# Sensor con protocolo modbus



## luis diaz garcia (Ago 7, 2009)

Un gusto saludarlos y hacerles llegar una duda. Soy nuevo en estos temas de automatizacion y mi duda es con respecto a sensores con protocolo modbus y sobre una red 485 en general.
Primero, tengo un analizador de redes pm 710 de shneider (sensor de corriente , tension, potencia de una red alectrica) con protocolo modbus y puerto rs485, el cual viene con un software para poder supervisarlo.
Mi duda es la siguiente: Si quisiera supervisar varios de estos equipos con el software con el que viene como es que haria la red 485? es como una red ethernet que desde un switch salen diversos puntos para todos los dispositivos? como es exactamente que debo hacer la conexion? por favor espero m aclaren esto.
Ademas tengo otra duda , si quisiera conectar este equipo a un plc y poder obtener los datos en la memoria del plc ,como es que deberia hacer exactamente? que puerto deberia utilizar?  como se en que registro se guardan los datos?, espero me aclaren esta duda , gracias
Luis Diaz Garcia


----------



## Franco_80 (Dic 22, 2009)

Con la red 485 no podés conectar un switch(esto es para ethernet), directamente los conectás a todos en "guirnalda" y luego vas preguntando (poleando)  cada equipo por su número de "ID".


----------



## hammer_go (Ene 25, 2010)

El 485 es una ampliaciòn del 232, maneja voltajes màs altos y por ello lo puedes utilizar a mayor distancia, necesitas tener un maestro y varios esclavos, y con el poleo recoges los datos.


----------



## haragona (Ene 26, 2010)

luis diaz garcia dijo:


> Mi duda es la siguiente: Si quisiera supervisar varios de estos equipos con el software con el que viene como es que haria la red 485? es como una red ethernet que desde un switch salen diversos puntos para todos los dispositivos? como es exactamente que debo hacer la conexion?
> Luis Diaz Garcia



Luis, las redes 485 son un bus. Ésto quiere decir que debes conectar tanto los PM710 (esclavos modbus) como el Maestro modbus (PC con conversor RS232/RS485 o PLC) en paralelo.

http://www.wut.de/e-6wwww-11-apus-000.php



luis diaz garcia dijo:


> Ademas tengo otra duda , si quisiera conectar este equipo a un plc y poder obtener los datos en la memoria del plc ,como es que deberia hacer exactamente? que puerto deberia utilizar? como se en que registro se guardan los datos?, espero me aclaren esta duda , gracias
> Luis Diaz Garcia



Para saber de dónde sacar los datos deberías buscar el manual de usuario del PM710. En él se especifica cómo configurar el puerto de cmunicaciones de los PM (velocidad, paridad, bits de stop y Número de Identificación del esclavo). Todos los dispositivos conectados al bus RS485 deben tener la misma configuración de velocidad, paridad y bits de stop, así como el tipo de protocolo (ASCII o RTU). No recuerdo si el PM710 permite seleccionar entre Modbus ASCII y Modbus RTU, eso deberías verlo en el manual y configurarlo.

+--

_TAREA_: Escribe de nuevo la parte del hilo sobre el sensor Modbus que empieza con "## luis diaz" y termina con "para poder supervisarlo.", pero sustituye "analizador de redes" por "medidor de energía".

+--

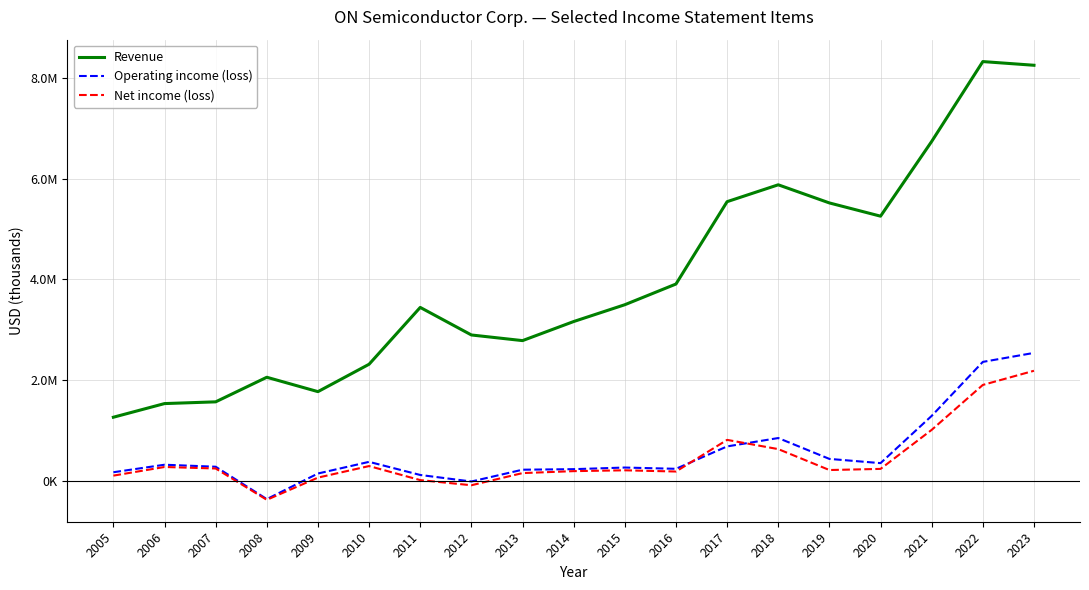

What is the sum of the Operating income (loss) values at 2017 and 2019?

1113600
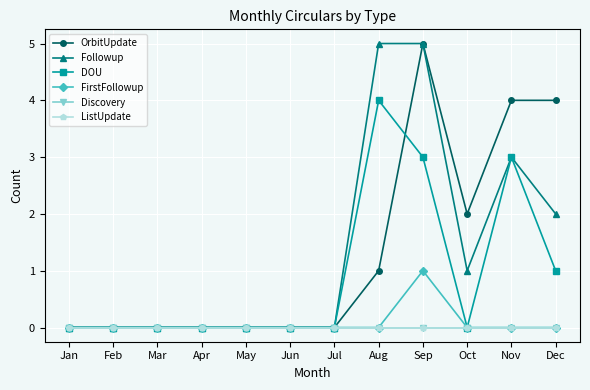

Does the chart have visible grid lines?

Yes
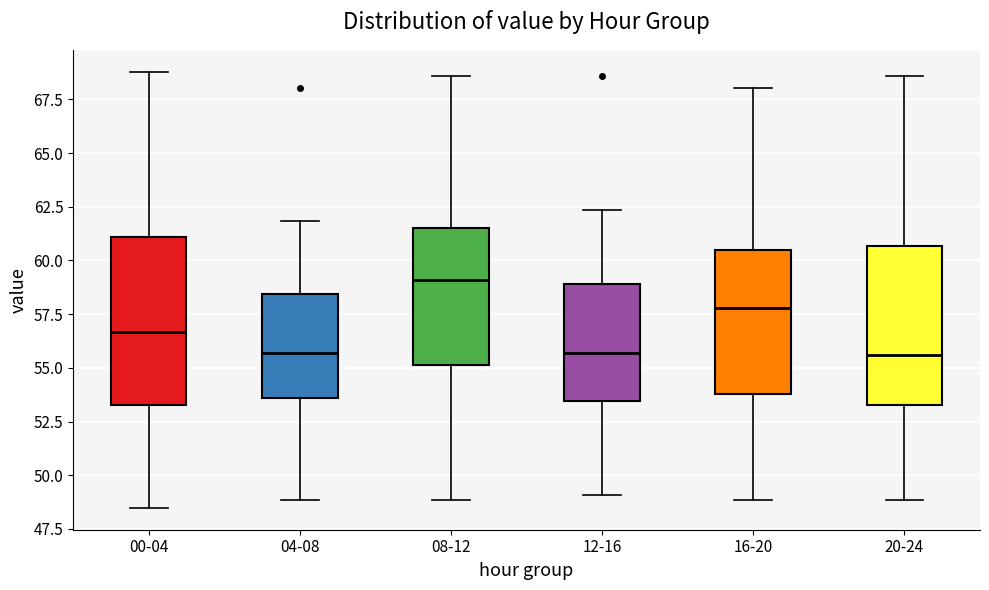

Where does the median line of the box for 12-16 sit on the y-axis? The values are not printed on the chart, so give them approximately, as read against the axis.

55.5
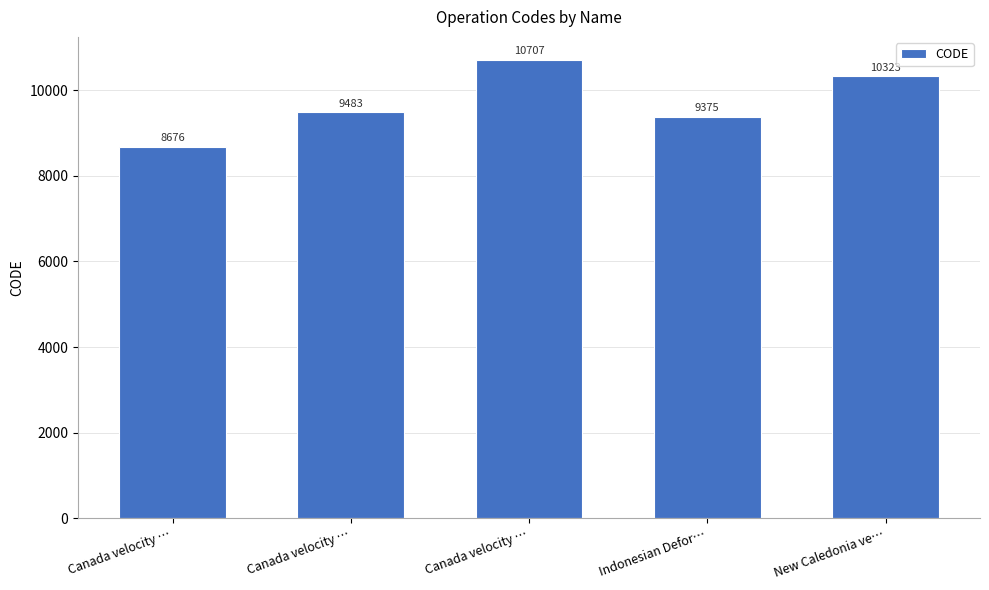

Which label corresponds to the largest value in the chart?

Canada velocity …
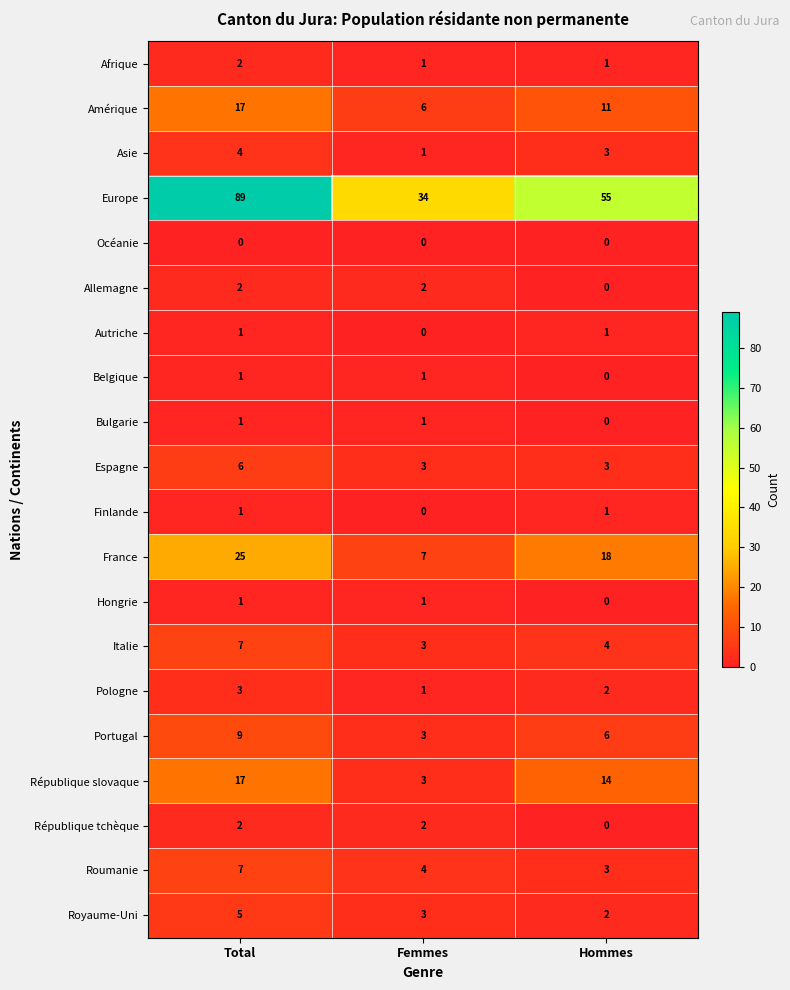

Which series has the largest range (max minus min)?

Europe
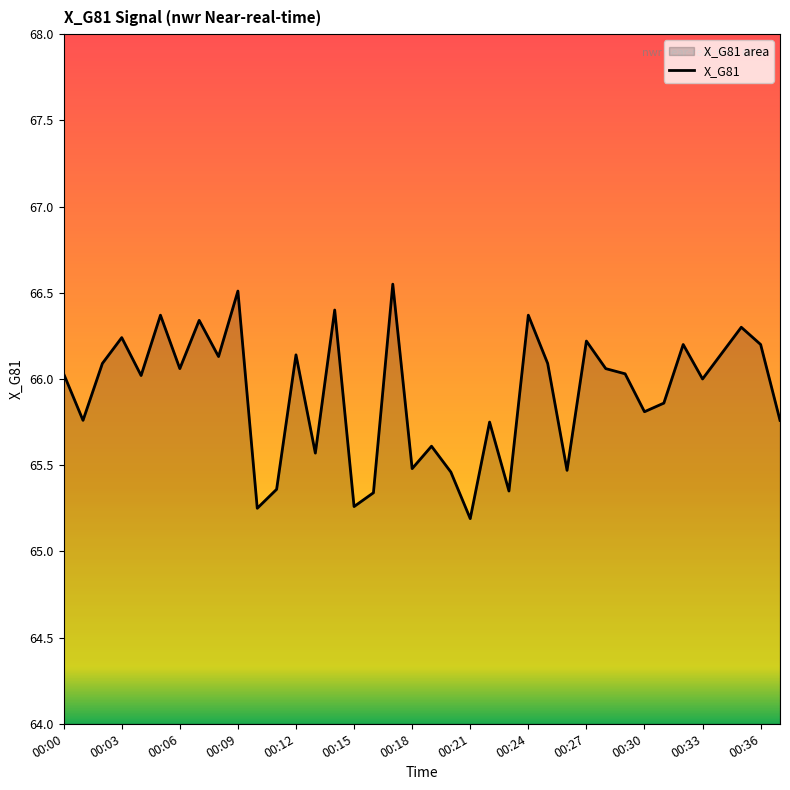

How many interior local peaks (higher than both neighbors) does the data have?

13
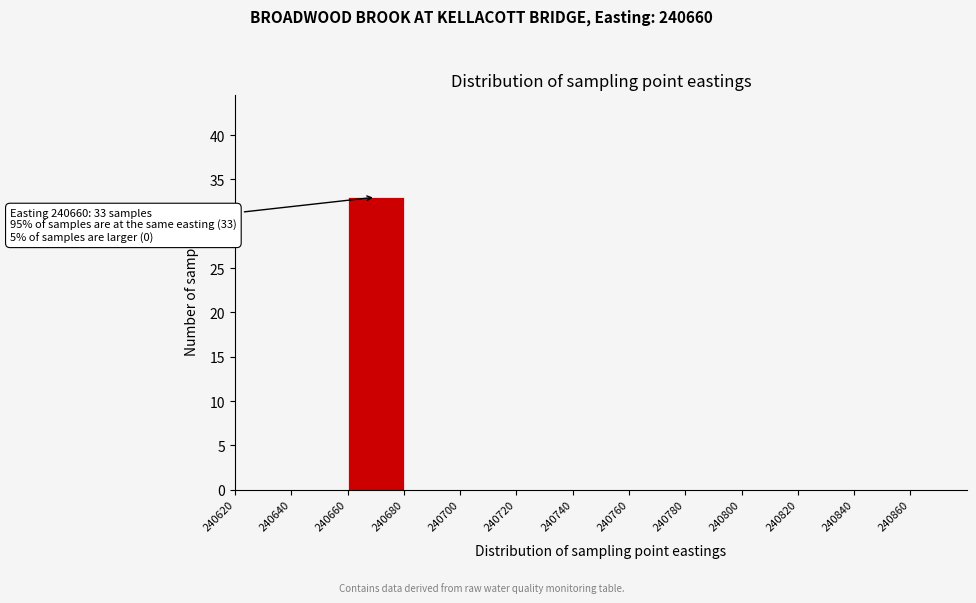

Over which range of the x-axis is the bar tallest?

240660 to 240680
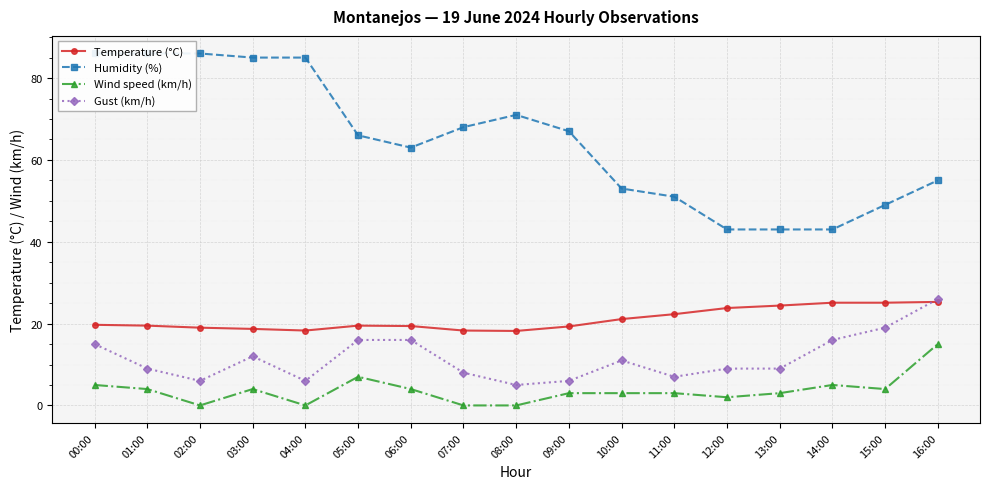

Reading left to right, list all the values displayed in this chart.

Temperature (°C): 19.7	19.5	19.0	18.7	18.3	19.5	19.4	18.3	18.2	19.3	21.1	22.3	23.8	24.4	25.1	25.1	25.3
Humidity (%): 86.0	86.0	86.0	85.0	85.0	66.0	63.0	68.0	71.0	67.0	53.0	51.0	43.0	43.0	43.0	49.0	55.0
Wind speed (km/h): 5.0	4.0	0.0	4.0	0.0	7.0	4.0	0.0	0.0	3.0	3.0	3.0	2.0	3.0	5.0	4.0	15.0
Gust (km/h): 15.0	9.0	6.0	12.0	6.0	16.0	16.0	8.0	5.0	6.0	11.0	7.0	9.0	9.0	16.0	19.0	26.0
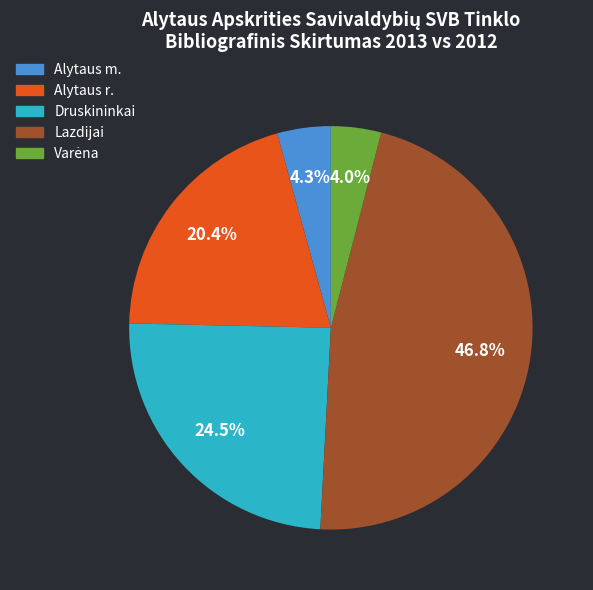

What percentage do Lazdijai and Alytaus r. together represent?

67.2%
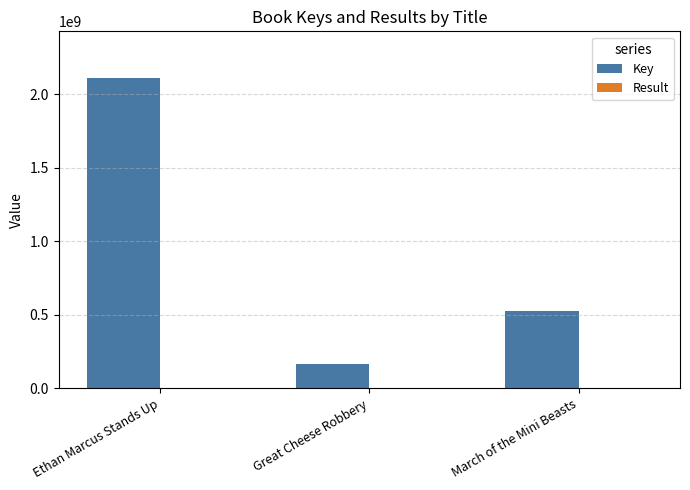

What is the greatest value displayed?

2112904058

+--

_RESPUESTA_:
## luis diaz garcia (Ago 7, 2009)

Un gusto saludarlos y hacerles llegar una duda. Soy nuevo en estos temas de automatizacion y mi duda es con respecto a sensores con protocolo modbus y sobre una red 485 en general.
Primero, tengo un medidor de energía pm 710 de shneider (sensor de corriente , tension, potencia de una red alectrica) con protocolo modbus y puerto rs485, el cual viene con un software para poder supervisarlo.